While some, including Downs, would argue that creating two separate operations in Fort Wayne would not meet the legal definition of “multisystem,” Sampson said it’s the word “metropolitan” in the definition that is the key.

“I think we’re getting way too hung up on ‘multisystem.’ You’ll have two systems there being operated, and Purdue and IU will invest in what they own. It was clearly a way forward, an opportunity we didn’t have before,” Sampson said.

“It’s an opportunity that both IU and Purdue have committed to support if we can work out the details. I think it’s an open door. If we turn it down, we pass on investment to the region. If we decide not to take this up, we’re essentially telling IU and Purdue we don’t want their support on investing in new programs — biomedical engineering, making us a hub of innovation for medical devices, increasing our advanced manufacturing skills and focus based on Purdue’s strengths, and turning away new med school investment, which would be so important, a really unique opportunity. We have two very powerful health care systems here who are going to be very interested in seeing IU Med School-conducted research here on our campus.

He continued: “We were making no progress in the last decade. The system they have been working under has multiple problems identified by the campus and by community leaders, and if we are going to address those problems we have to do things differently. If we continue to operate under the same system, I suspect we’ll continue to get the same results and have the same frustrations.”

What’s next?

Almost everything in the governance proposals, other than separating the universities, can be done under the current shared governance structure, Downs argued.

“Why do the split when everything else is possible under shared governance?” he said. “What is so wrong with shared governance that it must be blown up in order to get to these other things?”

In addition to the nursing proposal, Carwein’s other major concern with the plan is that it offers no specifics with regards to funding.

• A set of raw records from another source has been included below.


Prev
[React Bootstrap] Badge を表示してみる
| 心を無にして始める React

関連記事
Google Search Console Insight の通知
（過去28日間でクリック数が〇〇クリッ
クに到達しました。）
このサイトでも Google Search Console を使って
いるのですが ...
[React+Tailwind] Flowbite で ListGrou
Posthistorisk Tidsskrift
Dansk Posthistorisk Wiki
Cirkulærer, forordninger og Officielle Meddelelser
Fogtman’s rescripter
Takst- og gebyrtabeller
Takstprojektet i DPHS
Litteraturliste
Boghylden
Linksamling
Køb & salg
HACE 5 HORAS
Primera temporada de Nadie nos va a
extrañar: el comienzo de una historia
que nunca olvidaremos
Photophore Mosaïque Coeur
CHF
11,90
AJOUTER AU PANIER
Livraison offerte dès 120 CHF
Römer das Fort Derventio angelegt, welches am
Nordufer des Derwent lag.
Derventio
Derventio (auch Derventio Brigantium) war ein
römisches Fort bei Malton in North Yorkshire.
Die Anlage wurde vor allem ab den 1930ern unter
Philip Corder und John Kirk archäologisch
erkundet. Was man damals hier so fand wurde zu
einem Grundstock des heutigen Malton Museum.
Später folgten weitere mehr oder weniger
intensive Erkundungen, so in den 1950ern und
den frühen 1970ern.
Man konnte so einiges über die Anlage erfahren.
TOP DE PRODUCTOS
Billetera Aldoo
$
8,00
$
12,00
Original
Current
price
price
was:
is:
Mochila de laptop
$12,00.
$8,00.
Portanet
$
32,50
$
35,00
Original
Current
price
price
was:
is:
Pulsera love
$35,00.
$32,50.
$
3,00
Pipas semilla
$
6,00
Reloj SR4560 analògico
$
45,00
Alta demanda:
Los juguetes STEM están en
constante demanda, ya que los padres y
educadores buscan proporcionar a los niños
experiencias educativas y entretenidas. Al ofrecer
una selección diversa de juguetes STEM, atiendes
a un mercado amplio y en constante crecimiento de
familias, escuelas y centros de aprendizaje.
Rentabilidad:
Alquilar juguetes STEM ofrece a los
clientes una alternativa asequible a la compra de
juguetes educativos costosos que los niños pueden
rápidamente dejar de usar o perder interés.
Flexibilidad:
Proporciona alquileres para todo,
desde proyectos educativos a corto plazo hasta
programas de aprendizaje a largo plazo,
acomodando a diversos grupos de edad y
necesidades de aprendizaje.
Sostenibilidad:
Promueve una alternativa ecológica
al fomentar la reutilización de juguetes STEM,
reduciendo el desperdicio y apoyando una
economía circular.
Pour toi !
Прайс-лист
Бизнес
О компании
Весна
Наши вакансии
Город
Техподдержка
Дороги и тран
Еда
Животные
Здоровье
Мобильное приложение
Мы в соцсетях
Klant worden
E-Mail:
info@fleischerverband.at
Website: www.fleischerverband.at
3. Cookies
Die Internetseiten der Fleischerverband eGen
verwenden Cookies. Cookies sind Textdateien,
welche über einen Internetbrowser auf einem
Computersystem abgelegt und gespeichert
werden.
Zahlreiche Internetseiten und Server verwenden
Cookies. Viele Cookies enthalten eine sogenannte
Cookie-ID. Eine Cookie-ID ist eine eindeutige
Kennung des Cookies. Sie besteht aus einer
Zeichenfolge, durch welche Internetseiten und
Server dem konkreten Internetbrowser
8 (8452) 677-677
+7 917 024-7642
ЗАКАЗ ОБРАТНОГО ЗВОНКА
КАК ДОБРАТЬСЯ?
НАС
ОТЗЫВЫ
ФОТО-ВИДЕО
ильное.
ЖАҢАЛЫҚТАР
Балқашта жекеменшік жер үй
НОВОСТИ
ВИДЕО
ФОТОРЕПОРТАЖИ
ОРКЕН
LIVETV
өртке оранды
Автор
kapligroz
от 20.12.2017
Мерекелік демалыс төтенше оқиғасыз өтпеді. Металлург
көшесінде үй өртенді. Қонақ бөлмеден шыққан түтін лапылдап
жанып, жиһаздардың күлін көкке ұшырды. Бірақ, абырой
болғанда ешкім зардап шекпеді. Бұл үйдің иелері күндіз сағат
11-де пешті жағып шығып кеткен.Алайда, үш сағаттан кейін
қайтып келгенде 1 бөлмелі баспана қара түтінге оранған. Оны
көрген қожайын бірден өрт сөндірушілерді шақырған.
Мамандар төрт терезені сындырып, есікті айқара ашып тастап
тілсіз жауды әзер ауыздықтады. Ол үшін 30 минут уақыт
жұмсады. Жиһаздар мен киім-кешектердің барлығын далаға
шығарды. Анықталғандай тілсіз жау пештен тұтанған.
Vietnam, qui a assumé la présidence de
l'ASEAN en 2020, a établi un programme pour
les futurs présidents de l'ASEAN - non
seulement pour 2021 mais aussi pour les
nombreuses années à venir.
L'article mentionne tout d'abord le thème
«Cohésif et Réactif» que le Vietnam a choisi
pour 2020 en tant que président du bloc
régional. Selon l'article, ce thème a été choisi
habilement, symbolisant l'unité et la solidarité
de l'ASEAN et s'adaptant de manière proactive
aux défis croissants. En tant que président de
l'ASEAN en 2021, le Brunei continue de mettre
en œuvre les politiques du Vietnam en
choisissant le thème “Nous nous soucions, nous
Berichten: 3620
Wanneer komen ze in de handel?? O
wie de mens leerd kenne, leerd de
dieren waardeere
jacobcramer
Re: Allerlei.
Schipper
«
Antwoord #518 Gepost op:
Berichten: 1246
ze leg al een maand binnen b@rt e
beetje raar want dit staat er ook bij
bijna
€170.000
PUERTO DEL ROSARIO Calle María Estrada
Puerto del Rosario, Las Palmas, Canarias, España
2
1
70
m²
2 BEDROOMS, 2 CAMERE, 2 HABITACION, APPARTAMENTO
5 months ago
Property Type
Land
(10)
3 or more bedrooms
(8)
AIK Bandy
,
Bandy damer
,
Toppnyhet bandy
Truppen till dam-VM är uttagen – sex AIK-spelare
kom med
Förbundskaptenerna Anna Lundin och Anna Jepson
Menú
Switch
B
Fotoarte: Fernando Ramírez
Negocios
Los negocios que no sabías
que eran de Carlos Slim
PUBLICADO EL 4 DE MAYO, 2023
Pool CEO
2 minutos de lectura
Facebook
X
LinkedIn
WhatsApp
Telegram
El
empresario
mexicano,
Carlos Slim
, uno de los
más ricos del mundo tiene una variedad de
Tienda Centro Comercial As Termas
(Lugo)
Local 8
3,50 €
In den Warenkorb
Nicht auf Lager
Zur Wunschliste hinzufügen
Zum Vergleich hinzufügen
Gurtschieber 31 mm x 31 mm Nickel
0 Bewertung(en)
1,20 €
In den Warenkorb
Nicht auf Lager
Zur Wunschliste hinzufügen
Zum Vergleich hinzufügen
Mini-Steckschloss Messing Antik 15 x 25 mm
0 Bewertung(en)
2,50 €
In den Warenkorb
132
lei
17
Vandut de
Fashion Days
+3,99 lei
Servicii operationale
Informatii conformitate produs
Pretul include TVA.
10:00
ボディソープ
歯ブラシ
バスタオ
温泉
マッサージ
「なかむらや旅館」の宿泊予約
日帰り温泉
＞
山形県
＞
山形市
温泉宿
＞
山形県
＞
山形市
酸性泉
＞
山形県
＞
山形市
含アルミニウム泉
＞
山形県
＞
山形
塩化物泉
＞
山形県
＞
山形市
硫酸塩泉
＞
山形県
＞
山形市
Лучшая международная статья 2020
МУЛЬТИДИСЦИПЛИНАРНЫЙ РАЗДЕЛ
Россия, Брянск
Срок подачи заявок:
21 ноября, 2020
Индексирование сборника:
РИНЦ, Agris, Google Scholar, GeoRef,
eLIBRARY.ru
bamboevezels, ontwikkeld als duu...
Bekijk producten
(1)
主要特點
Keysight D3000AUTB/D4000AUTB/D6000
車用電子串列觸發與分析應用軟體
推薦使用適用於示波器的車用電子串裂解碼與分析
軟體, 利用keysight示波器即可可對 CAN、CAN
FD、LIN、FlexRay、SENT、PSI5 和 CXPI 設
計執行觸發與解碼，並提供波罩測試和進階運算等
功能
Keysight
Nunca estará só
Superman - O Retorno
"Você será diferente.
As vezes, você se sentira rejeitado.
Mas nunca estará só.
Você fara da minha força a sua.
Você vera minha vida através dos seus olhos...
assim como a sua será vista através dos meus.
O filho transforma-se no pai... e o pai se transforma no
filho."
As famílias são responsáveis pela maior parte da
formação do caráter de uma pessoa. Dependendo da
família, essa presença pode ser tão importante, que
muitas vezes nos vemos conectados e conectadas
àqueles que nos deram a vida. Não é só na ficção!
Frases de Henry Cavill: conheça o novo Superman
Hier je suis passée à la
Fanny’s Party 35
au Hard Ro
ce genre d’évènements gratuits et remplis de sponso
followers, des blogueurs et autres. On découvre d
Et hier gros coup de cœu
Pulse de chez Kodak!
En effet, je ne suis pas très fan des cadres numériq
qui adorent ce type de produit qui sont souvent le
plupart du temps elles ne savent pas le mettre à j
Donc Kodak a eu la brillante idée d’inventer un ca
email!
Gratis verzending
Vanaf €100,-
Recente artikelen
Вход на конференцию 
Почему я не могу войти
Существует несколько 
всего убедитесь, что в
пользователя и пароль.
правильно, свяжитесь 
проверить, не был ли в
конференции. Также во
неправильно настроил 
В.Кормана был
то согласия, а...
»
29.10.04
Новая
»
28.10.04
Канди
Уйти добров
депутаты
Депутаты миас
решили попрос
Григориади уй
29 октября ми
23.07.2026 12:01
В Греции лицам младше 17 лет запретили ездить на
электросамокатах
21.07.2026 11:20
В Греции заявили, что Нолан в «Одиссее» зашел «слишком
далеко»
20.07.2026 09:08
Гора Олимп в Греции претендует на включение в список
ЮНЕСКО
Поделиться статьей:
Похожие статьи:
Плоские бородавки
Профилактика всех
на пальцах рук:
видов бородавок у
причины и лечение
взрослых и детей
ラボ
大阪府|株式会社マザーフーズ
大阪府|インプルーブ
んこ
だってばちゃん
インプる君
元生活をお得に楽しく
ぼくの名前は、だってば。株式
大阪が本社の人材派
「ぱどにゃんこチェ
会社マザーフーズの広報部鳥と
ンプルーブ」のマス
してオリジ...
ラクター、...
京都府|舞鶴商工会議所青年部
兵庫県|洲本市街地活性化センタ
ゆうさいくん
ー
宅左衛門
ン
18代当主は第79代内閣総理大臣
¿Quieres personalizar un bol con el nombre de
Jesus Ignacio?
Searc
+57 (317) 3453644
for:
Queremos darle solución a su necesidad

“They’re unfunded mandates. There is no identification anywhere of sources of funding,” she said. “The things that are being talked about are going to take lots and lots of dollars to build.”

In the end, it may be the squabble over the nursing programs that writes the ending to the story. That appears to be the linchpin of IU’s desire to move forward and, without it, sources have suggested, the entire proposal may be unacceptable to IU.

IPFW, on the other hand, would like to see the suggested move of the nursing programs taken off the table before it proceeds with any other discussions, Carwein said.

Sampson would hate to see the whole plan die because of problems with one piece of it.

“We worked too hard and too long to identify what the challenges are, and to not pursue them is something I think we would look at with some regret. ” he said. “I think it would be a shame if we tell (IU and Purdue) we’re not interested in having this discussion.”

Just about everyone agrees on one thing: It will be a long time before the questions are resolved. The Purdue-IU management agreement under which the campus operates expires at the end of June, and will have to be extended a year — or perhaps even two or three.